The Rochelle Group, Ltd., of Congers, New York has been hired to manage the Food Service operation, taking over for Ms. Kettlewell on March 1. The group found Ms. Kettlewell for the district nine years ago, and will conduct a search for viable candidates for the position, Dr. Yanofsky said.
The group will supply an interim director who will intern a week with Ms. Kettlewell before taking over her duties when she leaves. Rochelle Group will be hired at a cost not to exceed $9,100 a month through June 30 of this year. Part of this cost will be paid for by the funds allotted for Ms. Kettlewell’s salary. (The Rochelle Group has a website on White Plains Links. Simply Click on White Plains Links and go to “Schools” to get to their site.)
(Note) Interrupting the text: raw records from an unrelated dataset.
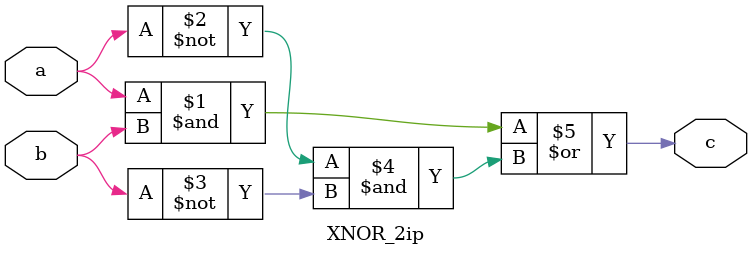
<source format=v>
module XNOR_2ip(c,a,b);
  input wire a,b;
  output c;
  
  assign c= (a&b)|((~a)&(~b));
endmodule

</source>
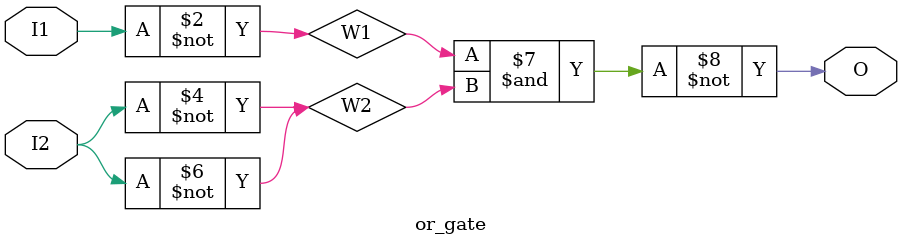
<source format=v>
module adder_4bit(s,c,a,b,cin);
output[3:0] s,c;
input[3:0] a,b;
input cin;
full_adder FA1(s[0],c[0],a[0],b[0],cin);
full_adder FA2(s[1],c[1],a[1],b[1],c[0]);
full_adder FA3(s[2],c[2],a[2],b[2],c[1]);
full_adder FA4(s[3],c[3],a[3],b[3],c[2]);
endmodule
module full_adder(s,c,a,b,cin);
output s,c;
input a,b,cin;
wire s1,c1,c2;
half_adder HA1(s1,c1,a,b);
half_adder HA2(s,c2,s1,cin);
or_gate or1(c1,c2,c);

endmodule
module half_adder(s,c,a,b);
output s,c;
input a,b;
xor_gate xor1(a,b,s);
and_gate and1(a,b,c);

endmodule
module xor_gate(I1,I2,O);
	input I1,I2;
	output O;
        wire W1,W2;
	or_gate or1(
          .I1 (I1),
	  .I2 (I2),
	  .O (W1)
	  );
        nand(W2,I1,I2);
        and_gate and1(
          .I1 (W1),
	  .I2 (W2),
	  .O (O)
	  );
        
endmodule
module and_gate(I1,I2,O);
	input I1,I2;
	output O;
        wire W;
	nand(W,I1,I2);
        nand(O,W,W);
endmodule

module or_gate(I1,I2,O);
	input I1,I2;
	output O;
        wire W1,W2;
	nand(W1,I1,I1);
        nand(W2,I2,I2);
        nand(W2,I2,I2);
	nand(O,W1,W2);
endmodule

</source>
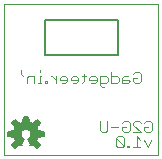
<source format=gbo>
G75*
%MOIN*%
%OFA0B0*%
%FSLAX25Y25*%
%IPPOS*%
%LPD*%
%AMOC8*
5,1,8,0,0,1.08239X$1,22.5*
%
%ADD10C,0.00000*%
%ADD11C,0.00300*%
%ADD12C,0.00591*%
%ADD13C,0.00800*%
D10*
X0005000Y0010000D02*
X0005000Y0060361D01*
X0056501Y0060361D01*
X0056470Y0009970D01*
X0005000Y0010000D01*
D11*
X0012578Y0033950D02*
X0012578Y0035802D01*
X0013195Y0036419D01*
X0015046Y0036419D01*
X0015046Y0033950D01*
X0016267Y0033950D02*
X0017502Y0033950D01*
X0016885Y0033950D02*
X0016885Y0036419D01*
X0017502Y0036419D01*
X0016885Y0037653D02*
X0016885Y0038270D01*
X0020561Y0036419D02*
X0021178Y0036419D01*
X0022413Y0035184D01*
X0023627Y0035184D02*
X0026096Y0035184D01*
X0026096Y0034567D02*
X0026096Y0035802D01*
X0025479Y0036419D01*
X0024244Y0036419D01*
X0023627Y0035802D01*
X0023627Y0035184D01*
X0024244Y0033950D02*
X0025479Y0033950D01*
X0026096Y0034567D01*
X0027310Y0035184D02*
X0029779Y0035184D01*
X0029779Y0034567D02*
X0029779Y0035802D01*
X0029162Y0036419D01*
X0027927Y0036419D01*
X0027310Y0035802D01*
X0027310Y0035184D01*
X0027927Y0033950D02*
X0029162Y0033950D01*
X0029779Y0034567D01*
X0031000Y0033950D02*
X0031617Y0034567D01*
X0031617Y0037036D01*
X0032234Y0036419D02*
X0031000Y0036419D01*
X0033449Y0035802D02*
X0033449Y0035184D01*
X0035917Y0035184D01*
X0035917Y0034567D02*
X0035917Y0035802D01*
X0035300Y0036419D01*
X0034066Y0036419D01*
X0033449Y0035802D01*
X0034066Y0033950D02*
X0035300Y0033950D01*
X0035917Y0034567D01*
X0037132Y0033950D02*
X0038983Y0033950D01*
X0039601Y0034567D01*
X0039601Y0035802D01*
X0038983Y0036419D01*
X0037132Y0036419D01*
X0037132Y0033333D01*
X0037749Y0032716D01*
X0038366Y0032716D01*
X0040815Y0033950D02*
X0042667Y0033950D01*
X0043284Y0034567D01*
X0043284Y0035802D01*
X0042667Y0036419D01*
X0040815Y0036419D01*
X0040815Y0037653D02*
X0040815Y0033950D01*
X0044498Y0033950D02*
X0046350Y0033950D01*
X0046967Y0034567D01*
X0046350Y0035184D01*
X0044498Y0035184D01*
X0044498Y0035802D02*
X0044498Y0033950D01*
X0044498Y0035802D02*
X0045115Y0036419D01*
X0046350Y0036419D01*
X0048181Y0037036D02*
X0048798Y0037653D01*
X0050033Y0037653D01*
X0050650Y0037036D01*
X0050650Y0034567D01*
X0050033Y0033950D01*
X0048798Y0033950D01*
X0048181Y0034567D01*
X0048181Y0035802D01*
X0049416Y0035802D01*
X0049950Y0021353D02*
X0048715Y0021353D01*
X0048098Y0020736D01*
X0048098Y0020119D01*
X0050567Y0017650D01*
X0048098Y0017650D01*
X0046884Y0018267D02*
X0046267Y0017650D01*
X0045032Y0017650D01*
X0044415Y0018267D01*
X0044415Y0019502D01*
X0045649Y0019502D01*
X0044415Y0020736D02*
X0045032Y0021353D01*
X0046267Y0021353D01*
X0046884Y0020736D01*
X0046884Y0018267D01*
X0049232Y0016253D02*
X0049232Y0012550D01*
X0047998Y0012550D02*
X0050467Y0012550D01*
X0052916Y0012550D02*
X0051681Y0015019D01*
X0050467Y0015019D02*
X0049232Y0016253D01*
X0051781Y0018267D02*
X0051781Y0019502D01*
X0053016Y0019502D01*
X0054250Y0020736D02*
X0054250Y0018267D01*
X0053633Y0017650D01*
X0052398Y0017650D01*
X0051781Y0018267D01*
X0051781Y0020736D02*
X0052398Y0021353D01*
X0053633Y0021353D01*
X0054250Y0020736D01*
X0050567Y0020736D02*
X0049950Y0021353D01*
X0044325Y0016253D02*
X0044942Y0015636D01*
X0044942Y0013167D01*
X0042473Y0015636D01*
X0042473Y0013167D01*
X0043091Y0012550D01*
X0044325Y0012550D01*
X0044942Y0013167D01*
X0046167Y0013167D02*
X0046167Y0012550D01*
X0046784Y0012550D01*
X0046784Y0013167D01*
X0046167Y0013167D01*
X0044325Y0016253D02*
X0043091Y0016253D01*
X0042473Y0015636D01*
X0039517Y0018267D02*
X0038900Y0017650D01*
X0037666Y0017650D01*
X0037049Y0018267D01*
X0037049Y0021353D01*
X0039517Y0021353D02*
X0039517Y0018267D01*
X0040732Y0019502D02*
X0043201Y0019502D01*
X0054150Y0015019D02*
X0052916Y0012550D01*
X0022413Y0033950D02*
X0022413Y0036419D01*
X0019343Y0034567D02*
X0019343Y0033950D01*
X0018726Y0033950D01*
X0018726Y0034567D01*
X0019343Y0034567D01*
X0011363Y0036419D02*
X0010746Y0037036D01*
X0010746Y0038270D01*
D12*
X0011680Y0022861D02*
X0013120Y0022861D01*
X0013313Y0020956D01*
X0013954Y0020751D01*
X0014552Y0020443D01*
X0016036Y0021654D01*
X0017054Y0020636D01*
X0015843Y0019152D01*
X0016151Y0018554D01*
X0016356Y0017913D01*
X0018261Y0017720D01*
X0018261Y0016280D01*
X0016356Y0016087D01*
X0016151Y0015446D01*
X0015843Y0014848D01*
X0017054Y0013364D01*
X0016036Y0012346D01*
X0014552Y0013557D01*
X0013954Y0013249D01*
X0013106Y0015295D01*
X0013485Y0015507D01*
X0013803Y0015801D01*
X0014045Y0016162D01*
X0014195Y0016569D01*
X0014246Y0017000D01*
X0014193Y0017439D01*
X0014037Y0017852D01*
X0013788Y0018217D01*
X0013459Y0018511D01*
X0013069Y0018720D01*
X0012641Y0018829D01*
X0012199Y0018834D01*
X0011769Y0018734D01*
X0011375Y0018534D01*
X0011040Y0018246D01*
X0010782Y0017887D01*
X0010618Y0017477D01*
X0010555Y0017040D01*
X0010599Y0016600D01*
X0010745Y0016184D01*
X0010986Y0015814D01*
X0011309Y0015512D01*
X0011694Y0015295D01*
X0010846Y0013249D01*
X0010248Y0013557D01*
X0008764Y0012346D01*
X0007746Y0013364D01*
X0008957Y0014848D01*
X0008649Y0015446D01*
X0008444Y0016087D01*
X0006539Y0016280D01*
X0006539Y0017720D01*
X0008444Y0017913D01*
X0008649Y0018554D01*
X0008957Y0019152D01*
X0007746Y0020636D01*
X0008764Y0021654D01*
X0010248Y0020443D01*
X0010846Y0020751D01*
X0011487Y0020956D01*
X0011680Y0022861D01*
X0011630Y0022370D02*
X0013170Y0022370D01*
X0013230Y0021781D02*
X0011570Y0021781D01*
X0011511Y0021192D02*
X0013289Y0021192D01*
X0014241Y0020603D02*
X0010559Y0020603D01*
X0010052Y0020603D02*
X0007773Y0020603D01*
X0008253Y0020014D02*
X0016547Y0020014D01*
X0017027Y0020603D02*
X0014748Y0020603D01*
X0015470Y0021192D02*
X0016497Y0021192D01*
X0016066Y0019425D02*
X0008734Y0019425D01*
X0008794Y0018836D02*
X0016006Y0018836D01*
X0016250Y0018247D02*
X0013754Y0018247D01*
X0014110Y0017658D02*
X0018261Y0017658D01*
X0018261Y0017069D02*
X0014237Y0017069D01*
X0014162Y0016480D02*
X0018261Y0016480D01*
X0016294Y0015891D02*
X0013863Y0015891D01*
X0013118Y0015302D02*
X0016077Y0015302D01*
X0015954Y0014712D02*
X0013348Y0014712D01*
X0013592Y0014123D02*
X0016434Y0014123D01*
X0016915Y0013534D02*
X0014579Y0013534D01*
X0014508Y0013534D02*
X0013836Y0013534D01*
X0015301Y0012945D02*
X0016635Y0012945D01*
X0016046Y0012356D02*
X0016024Y0012356D01*
X0011682Y0015302D02*
X0008723Y0015302D01*
X0008846Y0014712D02*
X0011452Y0014712D01*
X0011208Y0014123D02*
X0008366Y0014123D01*
X0007885Y0013534D02*
X0010221Y0013534D01*
X0010292Y0013534D02*
X0010964Y0013534D01*
X0009499Y0012945D02*
X0008165Y0012945D01*
X0008754Y0012356D02*
X0008776Y0012356D01*
X0008506Y0015891D02*
X0010936Y0015891D01*
X0010641Y0016480D02*
X0006539Y0016480D01*
X0006539Y0017069D02*
X0010559Y0017069D01*
X0010690Y0017658D02*
X0006539Y0017658D01*
X0008550Y0018247D02*
X0011040Y0018247D01*
X0009330Y0021192D02*
X0008303Y0021192D01*
D13*
X0018595Y0043394D02*
X0043005Y0043394D01*
X0043005Y0055206D01*
X0018595Y0055206D01*
X0018595Y0043394D01*
M02*

</source>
Superintendent Yanofsky said Ms. Kettlewell tightened up management and had designed a system that will continue in White Plains for “years to come.” He said she also was leaving “a wonderful legacy,” in deigning the new food service facility at the White Plains High School. Dorothy Schere, Board Member, recalled when Ms. Kettewell was hired, “I honestly couldn’t believe she could make money (with the food service).”
District resolves to lobby Albany to repeal Wicks Law.
Richard Lasselle, Assistant Superintendent for Business, explained a resolution the Board of Education passed advocating Albany lawmakers allow School Districts across the state to be able to choose one contractor for construction projects over $50,000.
Currently, the law on the books dating back to 1912, requires districts outside New York City to hire four different contractors: a general contractor, a heating a ventilating system contractor, electrical contractor, and a plumbing contractor.
School superintendents across the state have determined that this arrangement doubles the time it takes to complete major school projects and adds to the expense of the project. The superintendents urge citizens to write Albany by March 1 suggesting repeal of the Wicks Law.
Lasselle said there are often disputes among contractors that prolong the jobs. It happened in White Plains in 2001, when the district lost 17 working days due to wildcat work stoppages.
The two-page resolution asks Albany lawmakers to repeal the Wicks Law, allowing a one-contractor job. Lasselle expressed optimism that this year Albany lawmakers seem receptive to some change.
Fifteen Teachers retire
In a news item that shows the fortunate advantage of the Board of Education retaining Dr. Ochser, the Board of Education announced the retirement of the fifteen teachers. Yanofsky noted these men and women represented 500 years of teaching experience within the district:
Brenda Davis, School Social Worker, George Washington School; Robert DePrato, Foreign Language Teacher, High School; Susan Hirsch, Elementary Education Teacher, Church Street School; Michael Levine, Math, High School; Henry Miller, Physical Education Teacher, Mamaroneck Avenue School; Jeffrey Miller, Physical Education Teacher, MS-Highlands and High School; Beth Post, Learning Facilitator, Post Road School; Patricia Rita-Woodman, Elementary Education Teacher;Nancy Rodriguez, ESOL Teacher, High School; Regina Setikas, Special Education Teacher, MS-Highlands; Thomas Stevens, Elementary Education Teacher, MS-Highlands; Carolyn Tokson, Learning Facilitator, High School; and Steven Toovell, Art Teacher, Mamaroneck Avenue School.